American academic (1895–1980)

Galen Starr Ross (1895–1980) was an American academic and college president. He was an educator, researcher, writer, politician, and noted orator.

==Biography==
Ross was widely known as a lecturer and institute instructor. He was president of Capitol College in Columbus which was renamed Dominion University when it relocated to Westerville Ohio. He succeeded Frank S. Fox as president of the school. He remained president for many years and greatly advanced the scholastic departments of the college and brought the school much positive publicity. The present day Dominion University of Westerville Ohio dedicated the Galen Starr Ross Research Department of the School of Psychology and Behavioral Sciences to his honor. At the age of 30 Ross is said to have created a successful enterprise. Ross reported that in the mid-1930s he initiated a research project to analyze the underlying political and psychological conditions in the United States by gathering public opinion and interviewing various political parties. He further related that after resigning his position as educational director and assistant to the president of a large Detroit industry, he privately raised $15,000 and hired two associates to travel throughout the United States with him. He allegedly managed to be present at many violent labor disputes and interviewed numbers of businessmen and factory workers in addition to visiting hospitals, schools, and business conventions. During a span of eight years they reported covering 208,000 miles throughout 37 states. Dr. Ross claimed to have gained an insight into the failure of the country's schools, churches, and industry. He next began to present his research through books, newspapers and university lectures and after becoming president of Capitol College in Columbus Ohio offered a master's degree majoring in Industrial Psychology and Economics, and minoring in Speech and 'Personalysis — the science of human relations.' Ross was advertised as "America's No. 1 Industrial Psychologist" and "one of the great orators and fearless columnists of the day." He was further advertised as one of the "hot names in the platform and psychology worlds."
Ross moved from Columbus to Michigan where he resided until his death in 1980.

==Political career==
Ross was a Democratic candidate for governor of Ohio in the 1930s.
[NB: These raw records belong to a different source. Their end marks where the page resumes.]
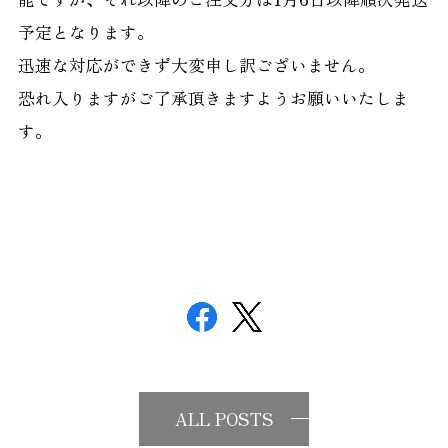
予定となります。
迅速な対応ができず大変申し訳ございません。
恐れ入りますがご了承頂きますようお願いいたしま
す。
ALL POSTS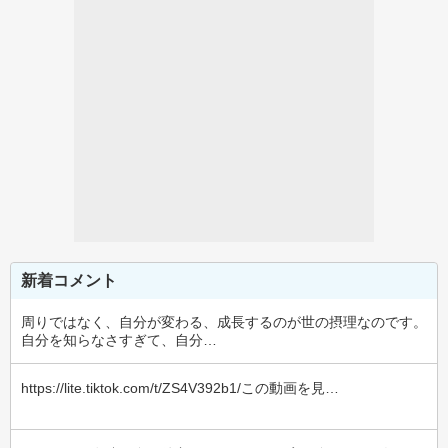
新着コメント
周りではなく、自分が変わる、成長するのが世の摂理なのです。
自分を知らなさすぎて、自分…
https://lite.tiktok.com/t/ZS4V392b1/この動画を見…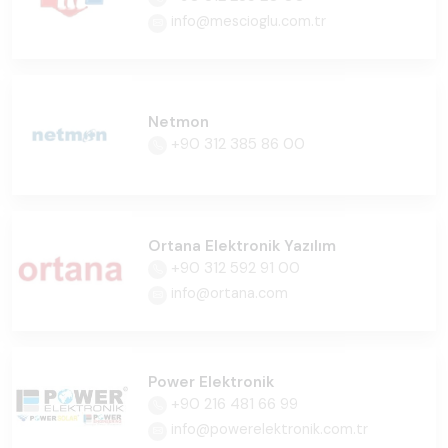
info@mescioglu.com.tr
Netmon
+90 312 385 86 00
Ortana Elektronik Yazılım
+90 312 592 91 00
info@ortana.com
Power Elektronik
+90 216 481 66 99
info@powerelektronik.com.tr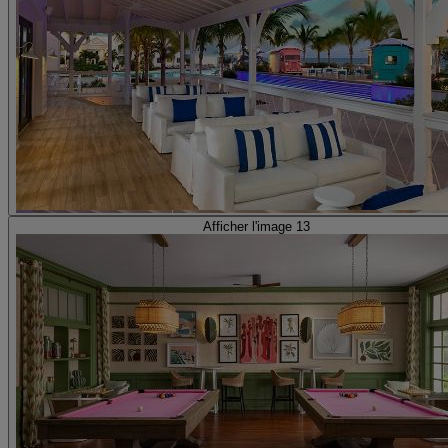
Afficher l'image 13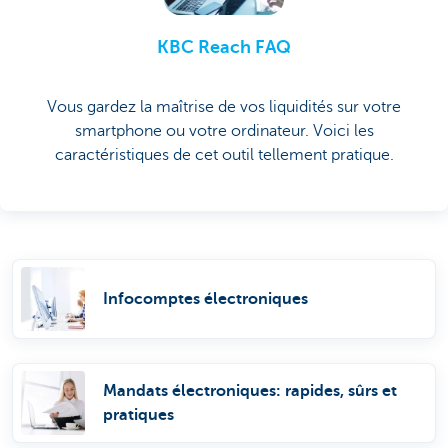
KBC Reach FAQ
Vous gardez la maîtrise de vos liquidités sur votre
smartphone ou votre ordinateur. Voici les
caractéristiques de cet outil tellement pratique.
Infocomptes électroniques
Mandats électroniques: rapides, sûrs et
pratiques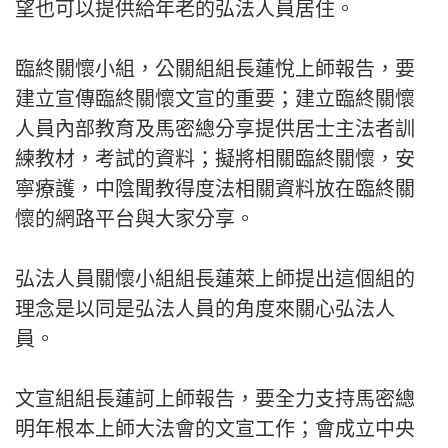
望也可以提供給年老的弘法人員居住。
臨終關懷小組，公關組組長蓮悅上師報告，要
建立宣傳臨終關懷文宣的重要；建立臨終關懷
人員內部教育及馬密總分享提供居士主法者訓
練教材，考試的資料；擬將相關臨終關懷，安
寧療護，中陰聞教得度法相關資料放在臨終關
懷的網路平台與大家分享。
弘法人員關懷小組組長蓮萊上師提出這個組的
理念是以同是弘法人員的角度來關心弘法人
員。
文宣組組長蓮訶上師報告，要全力支持馬密總
明年根本上師大法會的文宣工作；會成立中央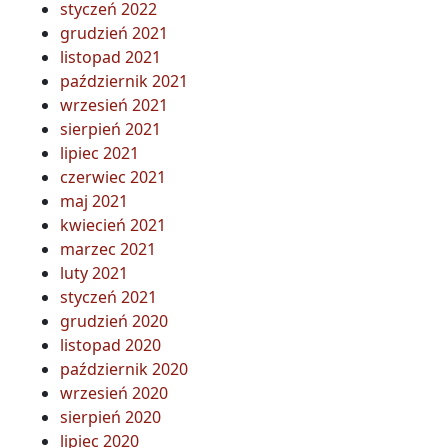
styczeń 2022
grudzień 2021
listopad 2021
październik 2021
wrzesień 2021
sierpień 2021
lipiec 2021
czerwiec 2021
maj 2021
kwiecień 2021
marzec 2021
luty 2021
styczeń 2021
grudzień 2020
listopad 2020
październik 2020
wrzesień 2020
sierpień 2020
lipiec 2020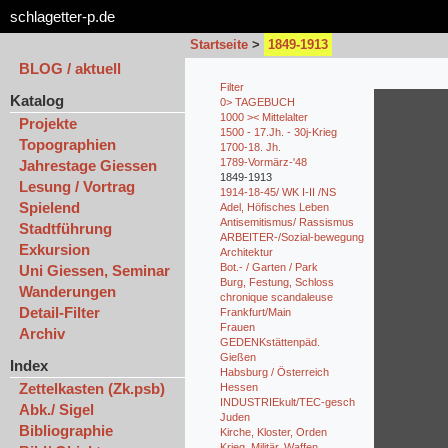
schlagetter-p.de
Startseite
>
1849-1913
BLOG / aktuell
Filter
Katalog
0> TAGEBUCH
1000 >< Mittelalter
Projekte
1500 - 17.Jh. - 30j-Krieg
Topographien
1700-18. Jh.
1789-Vormärz-'48
Jahrestage Giessen
1849-1913
Lesung / Vortrag
1914-18-45/ WK I-II /NS
Spielend
Adel, Höfisches Leben
Antisemitismus/ Rassismus
Stadtführung
ARBEITER-/Sozial-bewegung
Exkursion
Architektur
Bot.- / Garten / Park
Uni Giessen, Seminar
Burg, Festung, Schloss
Wanderungen
chronique scandaleuse
Detail-Filter
Frankfurt/Main
Frauen
Archiv
GEDENKstättenpäd.
Gießen
Index
Habsburg / Österreich
Zettelkasten (Zk.psb)
Hessen
INDUSTRIEkult/TEC-gesch
Abk./ Sigel
Juden
Bibliographie
Kirche, Kloster, Orden
Krieg, Militär, Waffen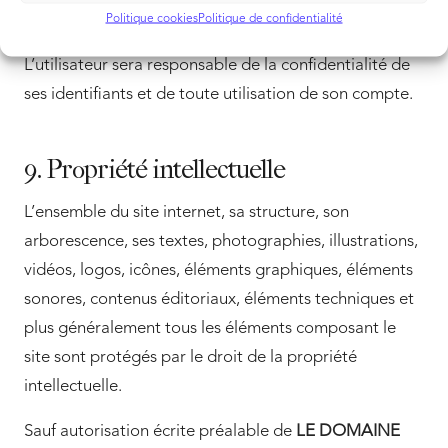
pourront être ajoutées ou modifiées.
Politique cookies
Politique de confidentialité
L’utilisateur sera responsable de la confidentialité de
ses identifiants et de toute utilisation de son compte.
9. Propriété intellectuelle
L’ensemble du site internet, sa structure, son
arborescence, ses textes, photographies, illustrations,
vidéos, logos, icônes, éléments graphiques, éléments
sonores, contenus éditoriaux, éléments techniques et
plus généralement tous les éléments composant le
site sont protégés par le droit de la propriété
intellectuelle.
Sauf autorisation écrite préalable de
LE DOMAINE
He was later nominated Republican candidate in primary for U.S. Representative from Michigan 2nd District in 1944 but lost to Earl C. Michener. He corresponded extensively with the president, Franklin D. Roosevelt, and his wife, Eleanor Roosevelt, about race relations, music education, Veterans Administration and various political issues. He wrote widely for newspapers and magazines. Dr. George Crane of The Gadson Times called him the "Most articulate college president in all of America" and compared an altercation against Ross to a presidential assassination saying the attack was, "just a twin for the cowardly ambushed shooting of our late president Kennedy." Crane was referring to an incident which took place some time after Dr. Ross had given a speech supporting the "right to work" measure then before the Ohio voters. A man, allegedly of socialist persuasion, stepped unexpectedly from behind a tree and struck the 70-year-old professor in the eye, breaking his glasses and permanently damaging his eyesight. He is reported to have further "bashed in Dr. Ross's front teeth."

==Public speech==
Ross frequented speaking engagements before large crowds. He was described as having "delivered fifteen hundred successful public addresses throughout the United States." His lecture on "Success Insurance" was a commencement speech for high schools and colleges. He had delivered over 500 commencement addresses by 1964. One newspaper editor wrote that Ross was "a thinking genius, who is guided by his heart and a choice vocabulary that is streamlined and up-to-date." Ross expressed his moral and religious convictions saying, "America's hour of decision is at hand, but this great land of ours has not a single problem that good sense, good manners, good humor, hard work and faith in Almighty God can't solve." A noted minister wrote, "Out of his wide experience with the heartaches of mankind and his own deep religious convictions, he has a message that should be heard all over America."